God knows for sure that His plan to reconcile us through Christ will work. He does not force us to choose, He does not make the choice for us. We do the choosing to believe and obey, or not. Our spiritual destiny is in our own hands. God merely knows the results because He is eternal and guarantees us eternal life with Him if we choose Christ, the one He has chosen and guaranteed to save us.


Election - This is a Christ centered doctrine, not man centered. God chooses Christ, not men. The only people He chooses are chosen to serve His plan, not chosen for salvation. Some chose to serve, others refused, but the choice to serve was theirs.

Predestination - This refers to a divine characteristic of God wherein He knows in advance the end result of choices He has made, as well as the choices we have made.
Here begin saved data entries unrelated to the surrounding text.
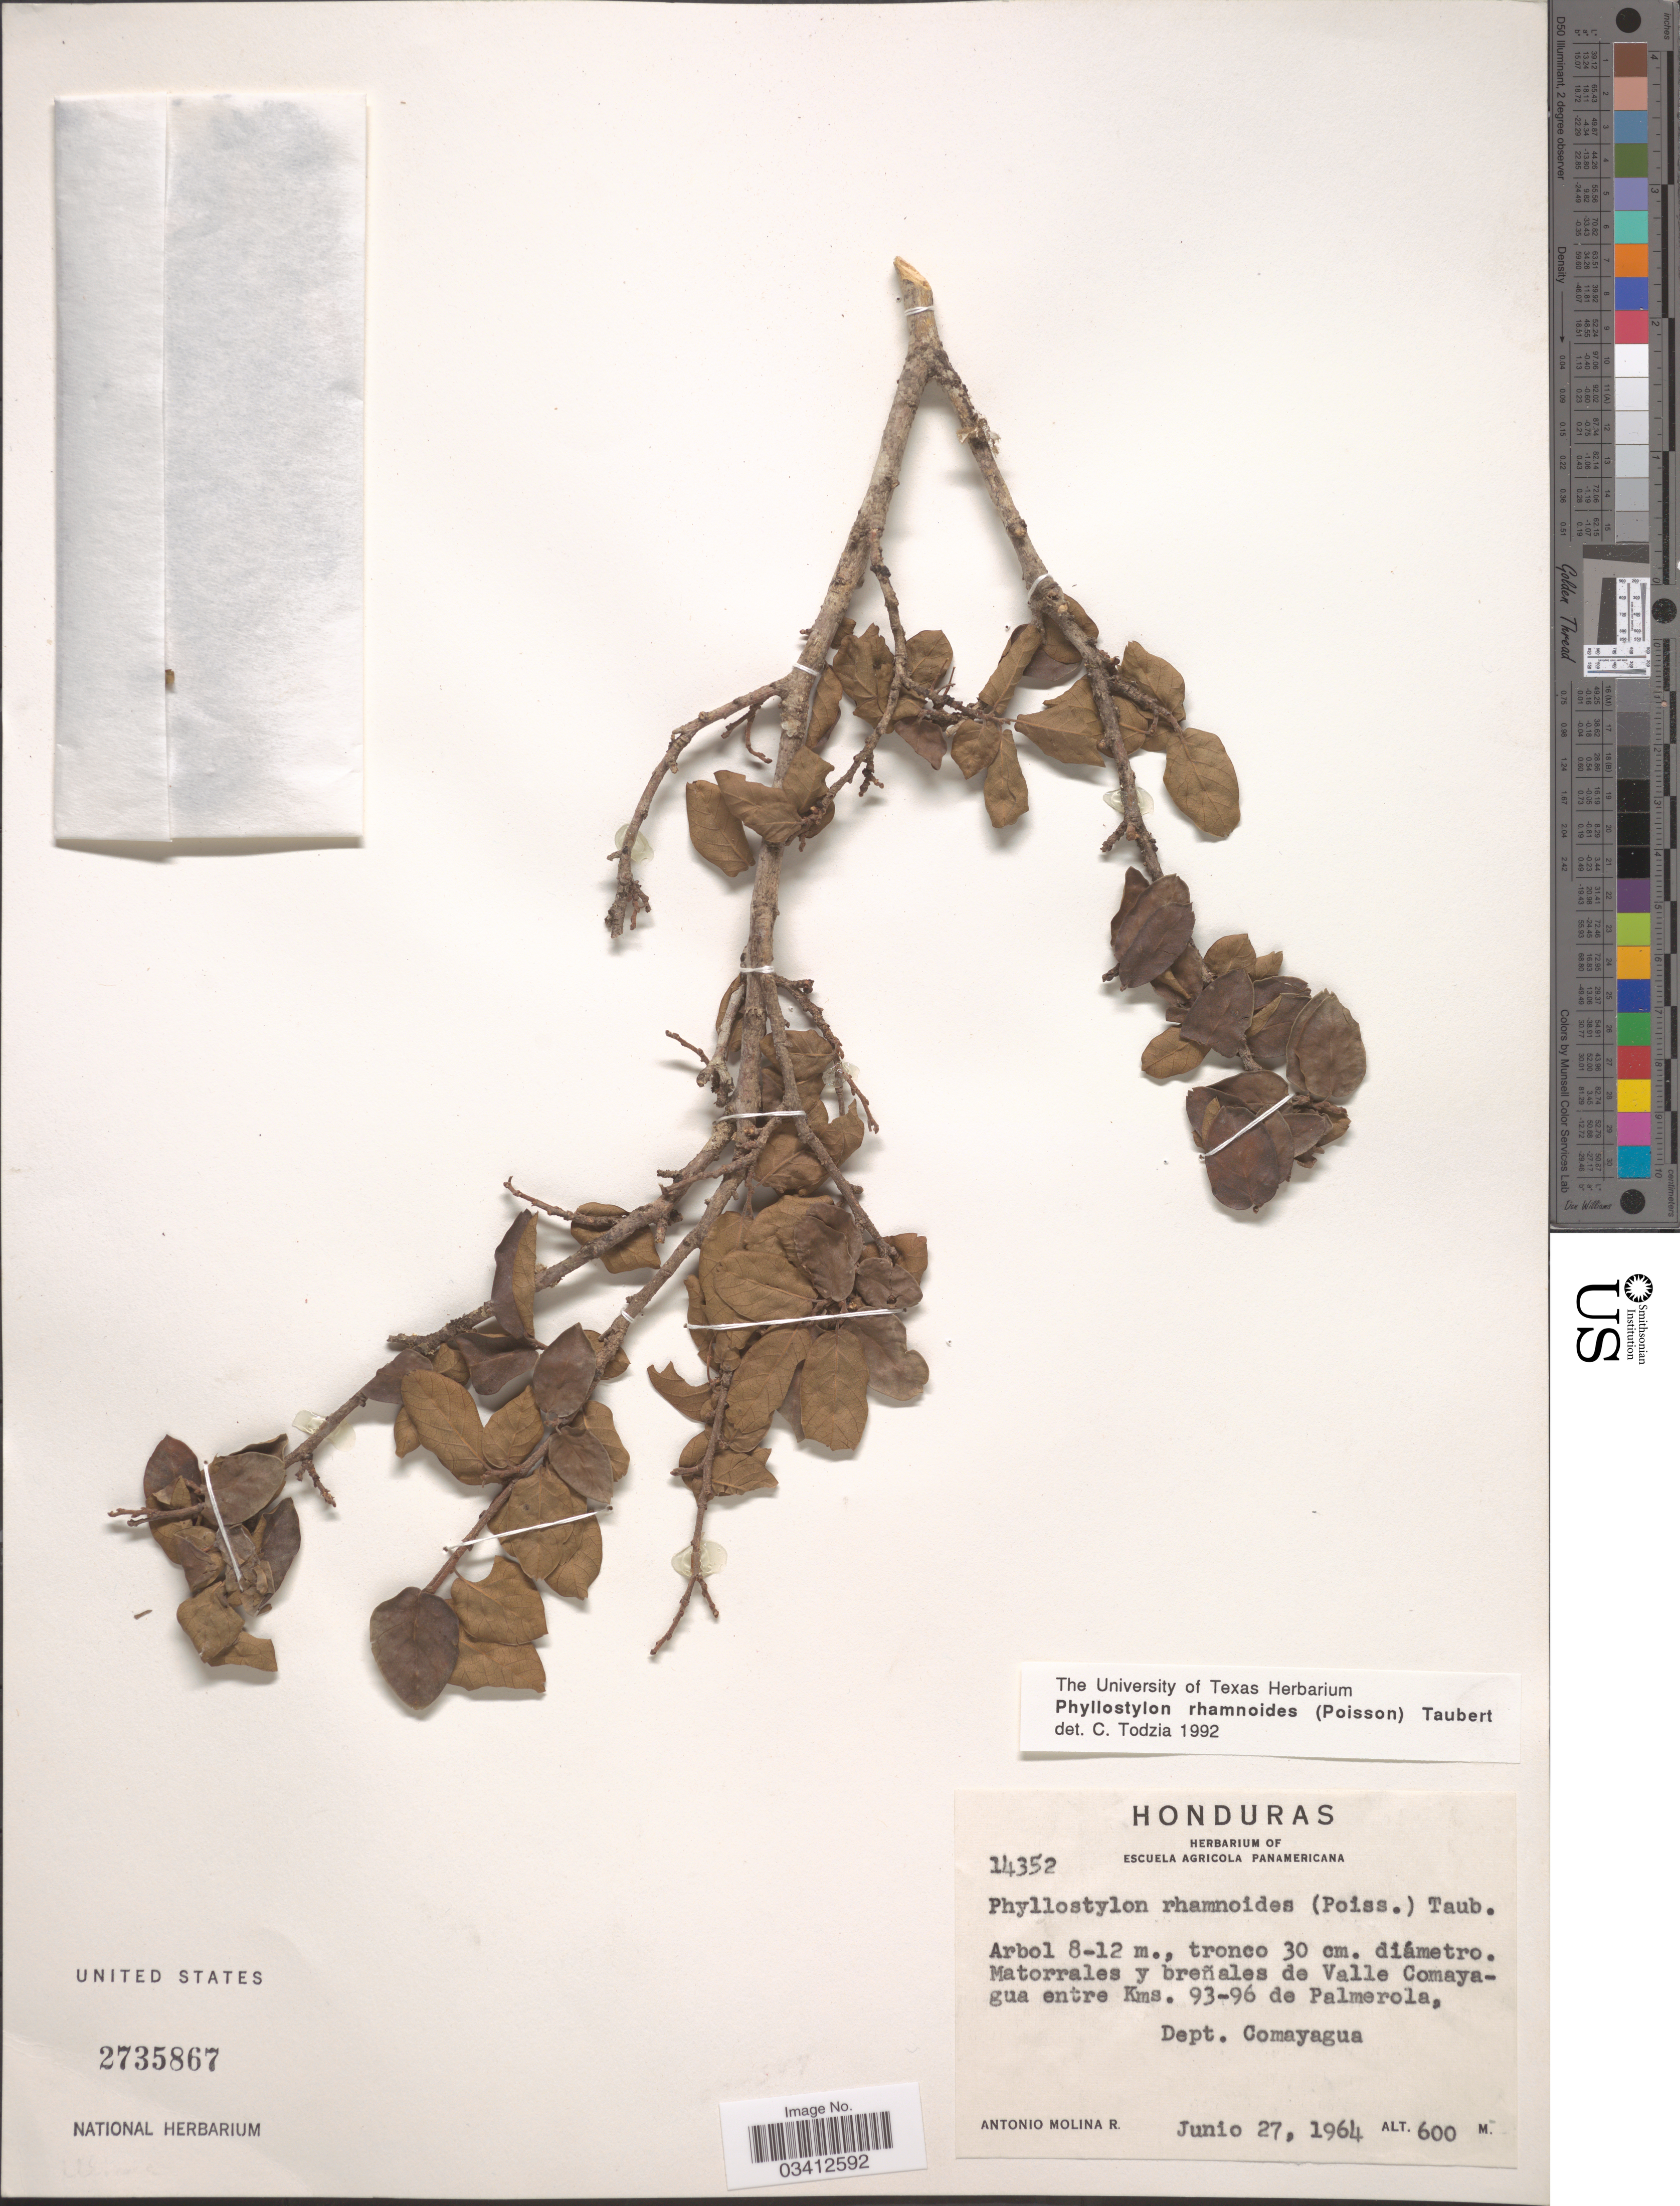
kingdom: Plantae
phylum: Tracheophyta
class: Magnoliopsida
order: Rosales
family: Ulmaceae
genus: Phyllostylon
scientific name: Phyllostylon rhamnoides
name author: (J. Poiss.) Taub.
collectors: A. Molina R.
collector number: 14352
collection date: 1964-06-27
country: Honduras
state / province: Comayagua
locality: Matorrales y breñales de Valle Comayagua entre Kms. 93-96 de Palmerola, Dept. Comayagua.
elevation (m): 600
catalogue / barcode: US 2735867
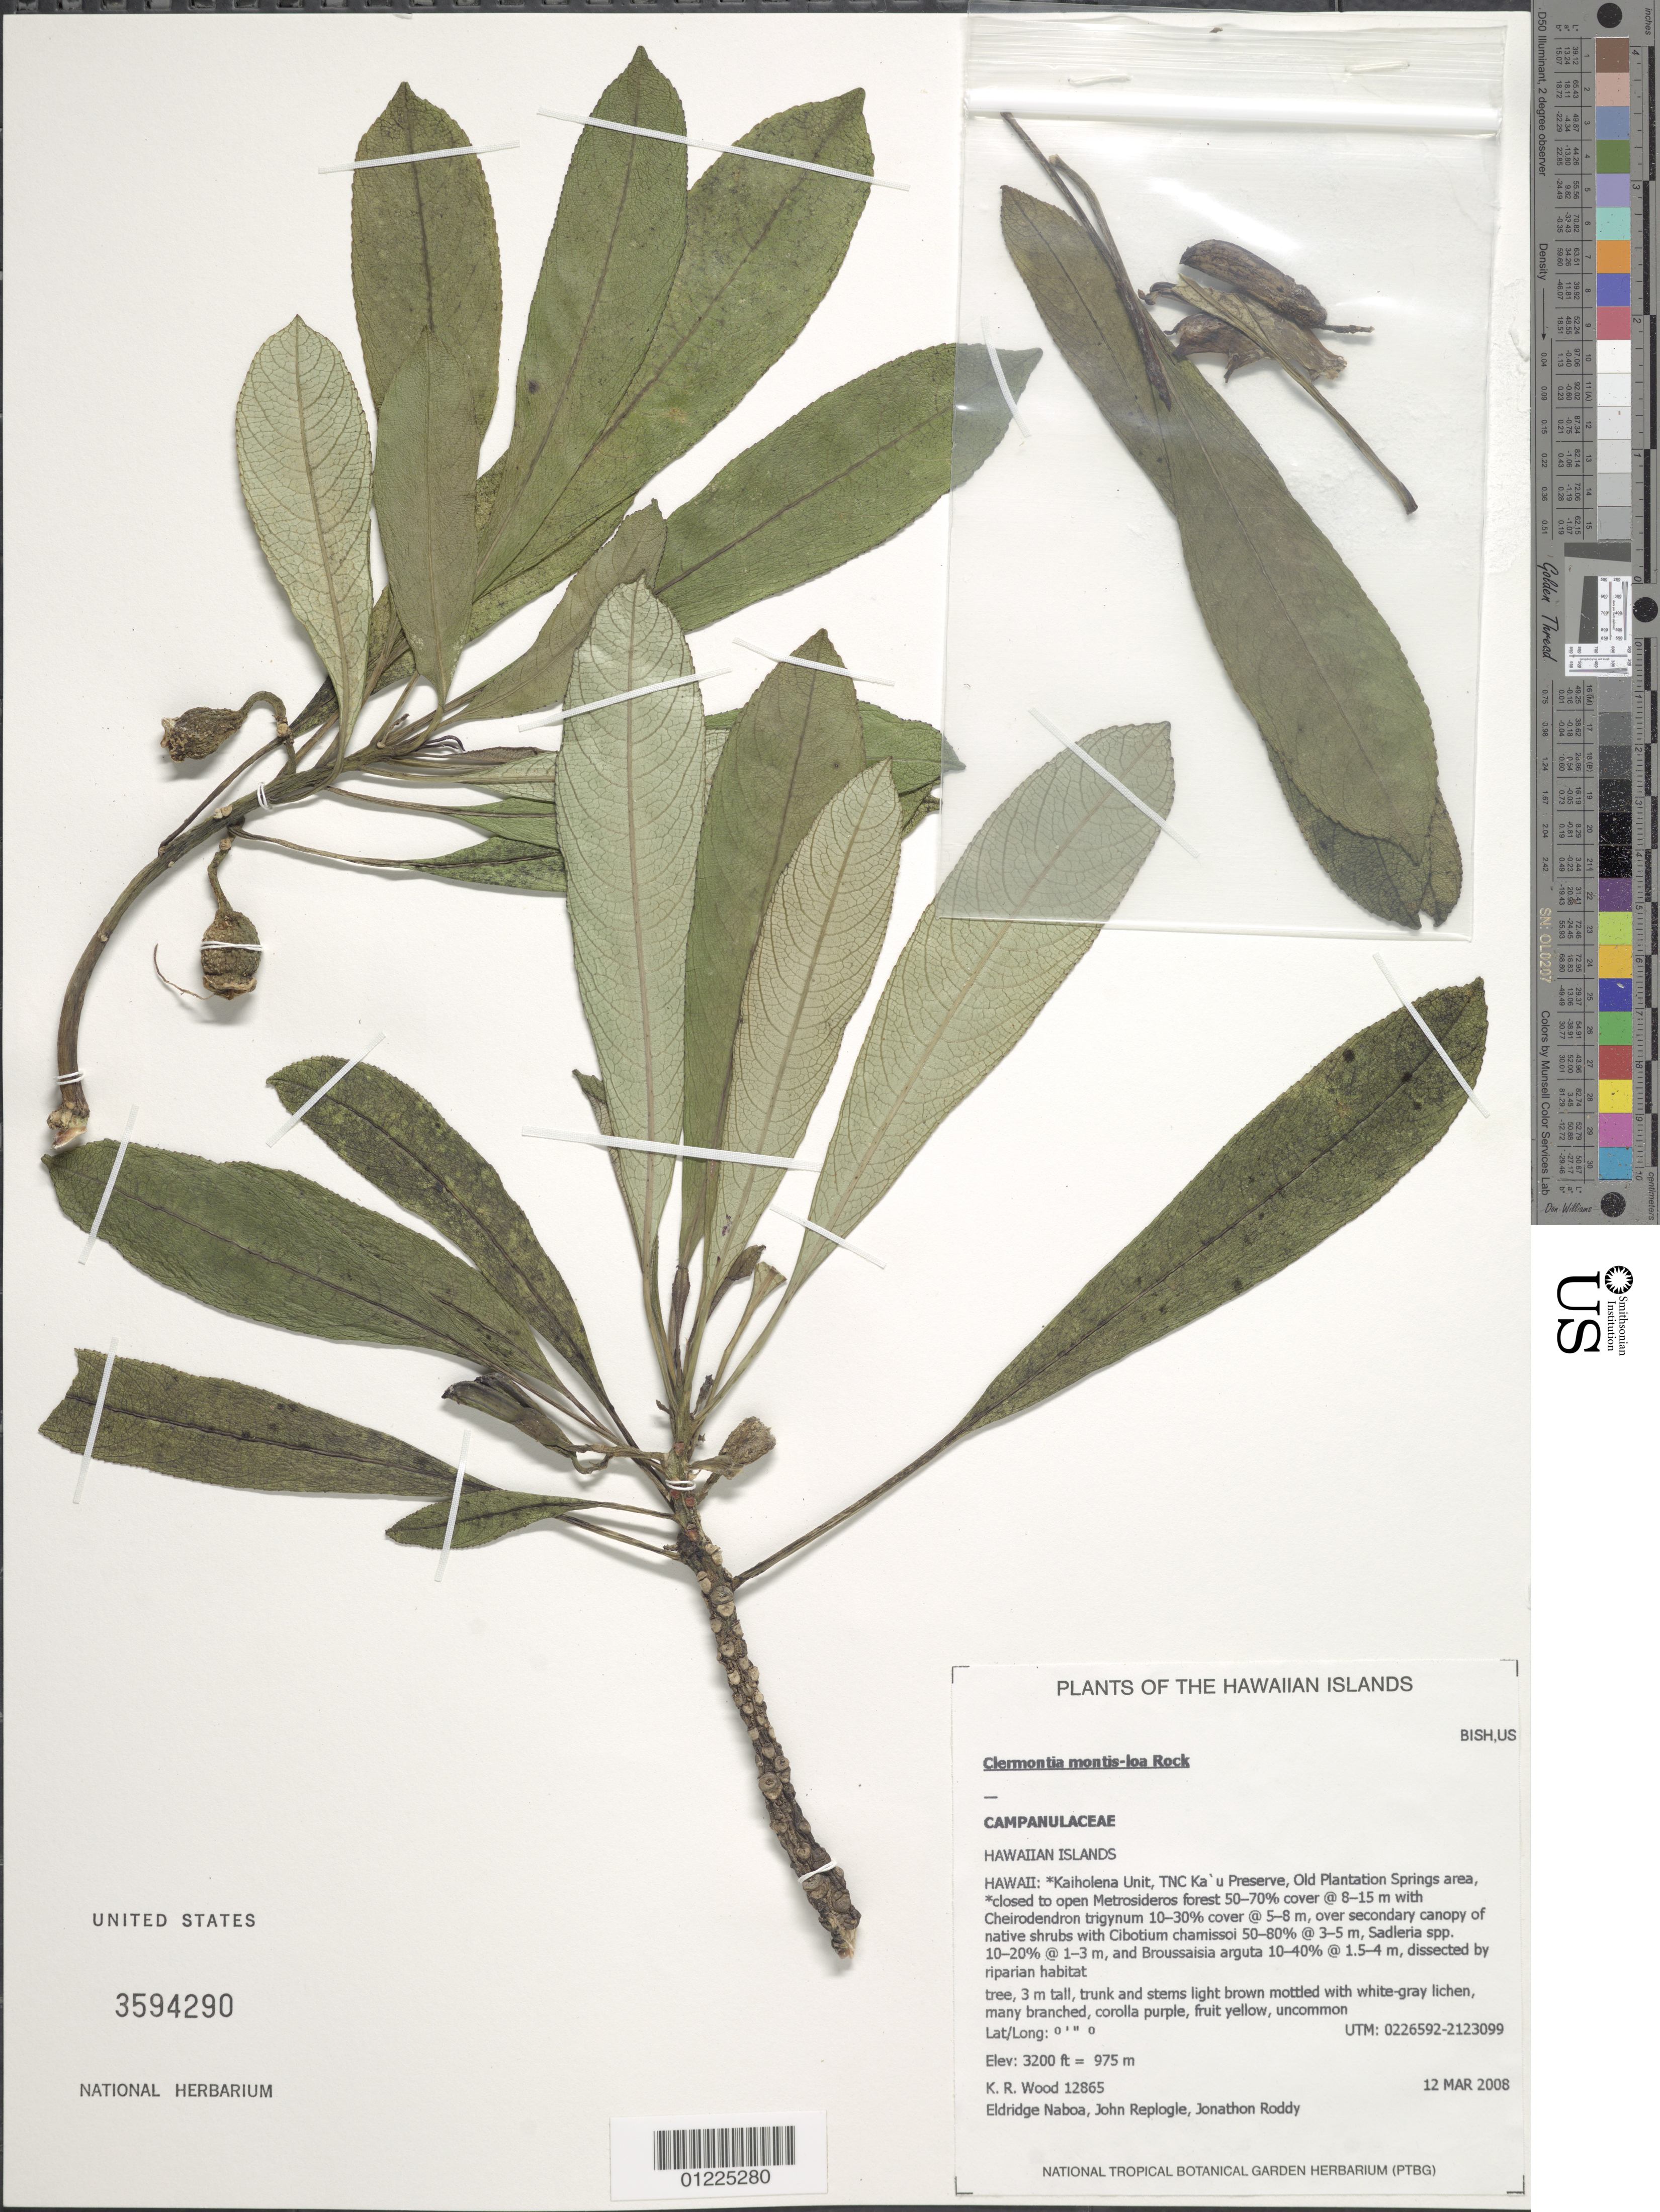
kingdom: Plantae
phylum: Tracheophyta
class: Magnoliopsida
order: Asterales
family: Campanulaceae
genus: Clermontia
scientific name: Clermontia montis-loa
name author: Rock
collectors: K. R. Wood, E. Naboa, J. Replogle & J. Roddy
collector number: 12865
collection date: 2008-03-12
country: United States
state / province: Hawaii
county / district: Hawaii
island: Hawaii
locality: Kaiholena Unit, TNC, Ka'u Preserve, Old Plantation Springs area.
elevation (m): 975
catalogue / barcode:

He knows the results, but he does not force us to choose.

These are comforting teachings because they assure us that the choices God calls on us to make are based on His limitless and loving foreknowledge.

Discussion Questions

  1. Summarize the following three doctrines:
    1. Original goodness
    2. The fall of man through sin
    3. Reconciliation to God through Jesus Christ
  2. What is meant by the word "election" and how did God use election to reconcile us to Him?
  3. Summarize the verses below that support that God has chosen Christ through whom he desires to save all men.
    1. I Timothy 2:4-5
    2. I Peter 2:4
    3. Hebrews 10:5-7
    4. Matthew 28:18-19 / Mark 16:16
    5. Galatians 3:26-27
    6. Ephesians 1:3-4
  4. Summarize the erroneous teaching of Predestination.
  5. How does Romans 8:29 and Ephesians 1:5 explain the correct teaching on Predestination.
  6. How can you use this lesson to grow spiritually and help others come into a relationship with Jesus?